La página de Sourceforge es un laberinto. Ya de entrada se inicia la descarga del instalador propio, que apenas ocupa 700KB. Puedes detener el proceso y hacer clic en muchos botones que llevarán al mismo sitio. Hay enlaces muy muy pequeñitos de "direct download" que parecen no funcionar a la primera o llevarte de vuelta para atrás. Si alguien quiere localizar el enlace directo al instalador de FileZilla lo podrá lograr después de dar muchas vueltas, pero todo está enfocado para que caigamos en la trampa del instalador propio de Sourceforge. Nos gusta el riesgo, y estábamos en uno de los ordenadores del trabajo... así que vamos a recordar viejos tiempos. Hacemos doble clic en el icono de Sourceforge recién descargado en el escritorio y vamos a ver que pasa.


Se abre una ventana bastante agresiva en el centro de la pantalla, sobrepuesta siempre a lo que queramos hacer por detrás con otros programas. Después de comunicarnos que el instalador de FileZilla se ha descargado correctamente, empezamos con la publicidad. Aparentemente nos libramos de instalar el programa Astromenda, curioso nombre, pulsando Rechazar. Finaliza el programa de instalación y podemos empezar a trabajar con el nuevo FileZilla actualizado.

Pero esto no es así de sencillo. No íbamos a terminar bien. Unos segundos después aparece en segundo plano este otro programa chungo, que está "analiando" el registro.

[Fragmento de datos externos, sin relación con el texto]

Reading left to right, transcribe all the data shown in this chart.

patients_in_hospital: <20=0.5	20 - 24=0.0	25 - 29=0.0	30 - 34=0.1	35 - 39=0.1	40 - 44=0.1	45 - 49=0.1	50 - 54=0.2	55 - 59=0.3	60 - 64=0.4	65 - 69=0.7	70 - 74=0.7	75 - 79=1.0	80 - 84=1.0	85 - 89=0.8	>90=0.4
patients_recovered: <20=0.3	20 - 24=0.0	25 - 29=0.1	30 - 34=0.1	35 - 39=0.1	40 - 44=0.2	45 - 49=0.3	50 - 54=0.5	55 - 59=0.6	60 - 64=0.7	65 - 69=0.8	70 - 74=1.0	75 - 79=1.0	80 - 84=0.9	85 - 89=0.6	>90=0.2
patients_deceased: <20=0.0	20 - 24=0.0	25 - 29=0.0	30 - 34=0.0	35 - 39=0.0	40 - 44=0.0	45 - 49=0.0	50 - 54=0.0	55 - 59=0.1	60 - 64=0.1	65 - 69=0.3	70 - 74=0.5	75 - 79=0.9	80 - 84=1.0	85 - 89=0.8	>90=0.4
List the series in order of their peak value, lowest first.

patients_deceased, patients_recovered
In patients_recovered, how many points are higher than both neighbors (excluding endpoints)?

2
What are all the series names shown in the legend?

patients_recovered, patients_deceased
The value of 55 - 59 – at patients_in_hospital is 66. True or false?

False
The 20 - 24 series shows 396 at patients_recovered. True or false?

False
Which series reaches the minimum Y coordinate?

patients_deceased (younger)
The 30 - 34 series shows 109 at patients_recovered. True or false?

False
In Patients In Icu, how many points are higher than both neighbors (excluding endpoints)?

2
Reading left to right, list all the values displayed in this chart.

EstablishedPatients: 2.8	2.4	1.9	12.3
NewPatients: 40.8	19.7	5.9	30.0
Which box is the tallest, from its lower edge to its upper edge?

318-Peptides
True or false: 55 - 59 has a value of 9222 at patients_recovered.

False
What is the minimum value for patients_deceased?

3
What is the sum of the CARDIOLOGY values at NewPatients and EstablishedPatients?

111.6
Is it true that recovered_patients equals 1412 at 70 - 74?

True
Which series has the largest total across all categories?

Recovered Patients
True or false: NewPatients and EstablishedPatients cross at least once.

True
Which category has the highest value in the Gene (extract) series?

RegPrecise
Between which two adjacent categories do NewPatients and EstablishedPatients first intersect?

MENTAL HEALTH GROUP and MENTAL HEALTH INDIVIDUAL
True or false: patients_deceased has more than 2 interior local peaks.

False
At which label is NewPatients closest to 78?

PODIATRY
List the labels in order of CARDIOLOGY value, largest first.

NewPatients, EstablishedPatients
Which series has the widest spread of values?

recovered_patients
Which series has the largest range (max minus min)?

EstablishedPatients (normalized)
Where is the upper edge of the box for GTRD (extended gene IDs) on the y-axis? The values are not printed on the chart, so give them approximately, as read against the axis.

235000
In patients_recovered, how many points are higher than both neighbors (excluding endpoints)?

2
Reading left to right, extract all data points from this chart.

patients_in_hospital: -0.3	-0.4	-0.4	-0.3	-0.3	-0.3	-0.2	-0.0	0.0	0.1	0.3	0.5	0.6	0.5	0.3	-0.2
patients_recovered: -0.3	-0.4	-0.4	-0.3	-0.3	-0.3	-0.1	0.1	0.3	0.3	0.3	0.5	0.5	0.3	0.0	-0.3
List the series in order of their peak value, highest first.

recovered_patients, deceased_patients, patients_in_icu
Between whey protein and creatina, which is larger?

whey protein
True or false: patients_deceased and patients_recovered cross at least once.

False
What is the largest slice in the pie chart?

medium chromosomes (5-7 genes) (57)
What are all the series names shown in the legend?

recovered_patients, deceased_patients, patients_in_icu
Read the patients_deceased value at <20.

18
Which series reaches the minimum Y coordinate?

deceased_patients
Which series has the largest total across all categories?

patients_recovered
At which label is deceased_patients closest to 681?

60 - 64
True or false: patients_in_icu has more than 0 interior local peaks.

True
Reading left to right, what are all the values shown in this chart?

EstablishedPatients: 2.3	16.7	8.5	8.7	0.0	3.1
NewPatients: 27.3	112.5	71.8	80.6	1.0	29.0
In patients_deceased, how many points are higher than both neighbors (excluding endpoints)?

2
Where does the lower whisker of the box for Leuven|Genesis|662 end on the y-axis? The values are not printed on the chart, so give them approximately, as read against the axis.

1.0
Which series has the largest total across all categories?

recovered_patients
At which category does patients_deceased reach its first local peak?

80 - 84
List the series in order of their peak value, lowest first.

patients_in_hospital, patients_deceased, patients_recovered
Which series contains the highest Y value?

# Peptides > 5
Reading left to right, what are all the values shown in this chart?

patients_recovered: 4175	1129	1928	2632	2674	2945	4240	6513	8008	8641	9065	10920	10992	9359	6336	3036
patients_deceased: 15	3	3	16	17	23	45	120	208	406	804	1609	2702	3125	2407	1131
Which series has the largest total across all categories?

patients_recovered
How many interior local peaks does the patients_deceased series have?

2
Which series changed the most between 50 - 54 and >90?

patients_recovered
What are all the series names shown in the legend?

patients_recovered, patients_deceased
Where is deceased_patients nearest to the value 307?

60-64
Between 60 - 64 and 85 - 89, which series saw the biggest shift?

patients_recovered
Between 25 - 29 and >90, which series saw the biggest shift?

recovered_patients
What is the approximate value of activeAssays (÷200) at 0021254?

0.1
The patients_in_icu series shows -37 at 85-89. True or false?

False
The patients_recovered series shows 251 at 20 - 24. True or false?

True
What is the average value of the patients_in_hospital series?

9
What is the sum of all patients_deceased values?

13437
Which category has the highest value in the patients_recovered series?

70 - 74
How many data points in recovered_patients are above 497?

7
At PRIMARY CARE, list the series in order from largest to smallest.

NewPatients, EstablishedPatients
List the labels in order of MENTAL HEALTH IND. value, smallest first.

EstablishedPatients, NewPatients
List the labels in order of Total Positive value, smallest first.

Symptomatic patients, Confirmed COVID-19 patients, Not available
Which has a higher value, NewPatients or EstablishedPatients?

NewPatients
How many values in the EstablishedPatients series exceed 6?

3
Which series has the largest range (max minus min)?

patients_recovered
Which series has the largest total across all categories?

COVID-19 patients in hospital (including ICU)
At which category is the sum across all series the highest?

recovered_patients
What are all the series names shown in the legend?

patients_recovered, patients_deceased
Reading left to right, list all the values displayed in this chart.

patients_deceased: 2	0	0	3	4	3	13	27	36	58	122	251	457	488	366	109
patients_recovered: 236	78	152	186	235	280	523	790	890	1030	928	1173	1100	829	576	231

Parece que no tiene mucho que ver con el Astromenda que habíamos rechazado. En verdad no nos hemos puesto a investigar quien es el fabricante para no remover más en la m. Pero ahí lo tenemos. Seguramente habría alguna casilla pequeñísima marcada por defecto en el instalador de SourceForge autorizando a instalar este software y a saber cuantas cosas más. Aunque aparentemente lo hemos desinstalado correctamente usando el panel de control de Windows, ya no podemos estar seguros de muchas cosas. A ver que vamos a encontrar en el escritorio mañana cuando encendamos el ordenador o abramos la página de inicio de los navegadores.


Menos mal que esto ha sido sólo una pesadilla ocurrida en el trabajo, donde no hay más remedio que seguir usando Windows 8. Ahora nos despertamos del mal sueño y llegamos a casa a disfrutar de nuestro vetusto ordenador con Linux, donde no ocurren estas cosas tan feas.